As they need to drive for subsistence with their jeepneys operating 14 hours a day, drivers can be caught theoretically several times a day with escalating fines to a maximum one-year suspension penalty plus P6,000. In the absence of an educational program on solutions to choose from, they have “come across” and have institutionalized a compromising system, allowing drivers to operate at a cost, while circumventing laws.
And yet Section 46 of the Clean Air Act requires that apart from penalties on smoke-belching vehicles, drivers and operators must undergo seminars on emissions reduction. Section 11 even mandates the government to make available all the information on maintenance systems, technologies, etc. on pollution prevention, but this is not done as Section 15 on Pollution Research has not also been funded and implemented.

WHAT TO PRODUCE:
Reproduce the full passage on jeepney drivers and the Clean Air Act word for word. The material after this point is separate from the passage on jeepney drivers and the Clean Air Act.

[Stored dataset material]
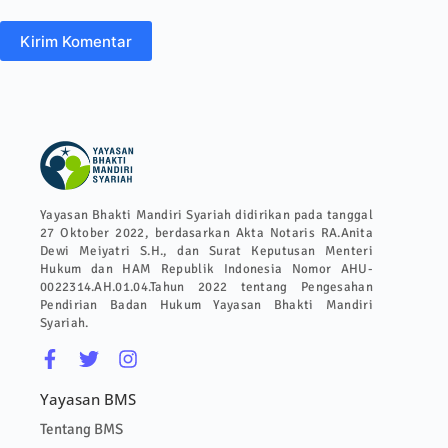
Kirim Komentar
Yayasan Bhakti Mandiri Syariah didirikan pada tanggal
27 Oktober 2022, berdasarkan Akta Notaris RA.Anita
Dewi Meiyatri S.H., dan Surat Keputusan Menteri
Hukum dan HAM Republik Indonesia Nomor AHU-
0022314.AH.01.04.Tahun 2022 tentang Pengesahan
Pendirian Badan Hukum Yayasan Bhakti Mandiri
Syariah.
Yayasan BMS
Tentang BMS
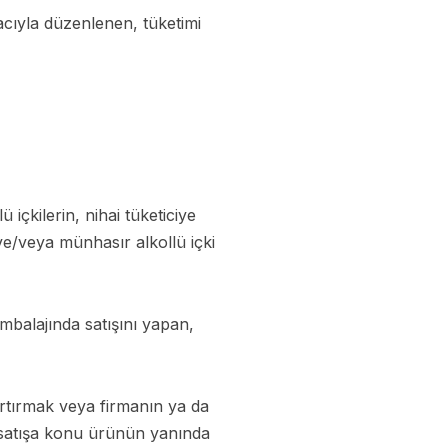
ıyla düzenlenen, tüketimi
içkilerin, nihai tüketiciye
e/veya münhasır alkollü içki
ambalajında satışını yapan,
rtırmak veya firmanın ya da
, satışa konu ürünün yanında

TASK RESULT:
As they need to drive for subsistence with their jeepneys operating 14 hours a day, drivers can be caught theoretically several times a day with escalating fines to a maximum one-year suspension penalty plus P6,000. In the absence of an educational program on solutions to choose from, they have “come across” and have institutionalized a compromising system, allowing drivers to operate at a cost, while circumventing laws.
And yet Section 46 of the Clean Air Act requires that apart from penalties on smoke-belching vehicles, drivers and operators must undergo seminars on emissions reduction. Section 11 even mandates the government to make available all the information on maintenance systems, technologies, etc. on pollution prevention, but this is not done as Section 15 on Pollution Research has not also been funded and implemented.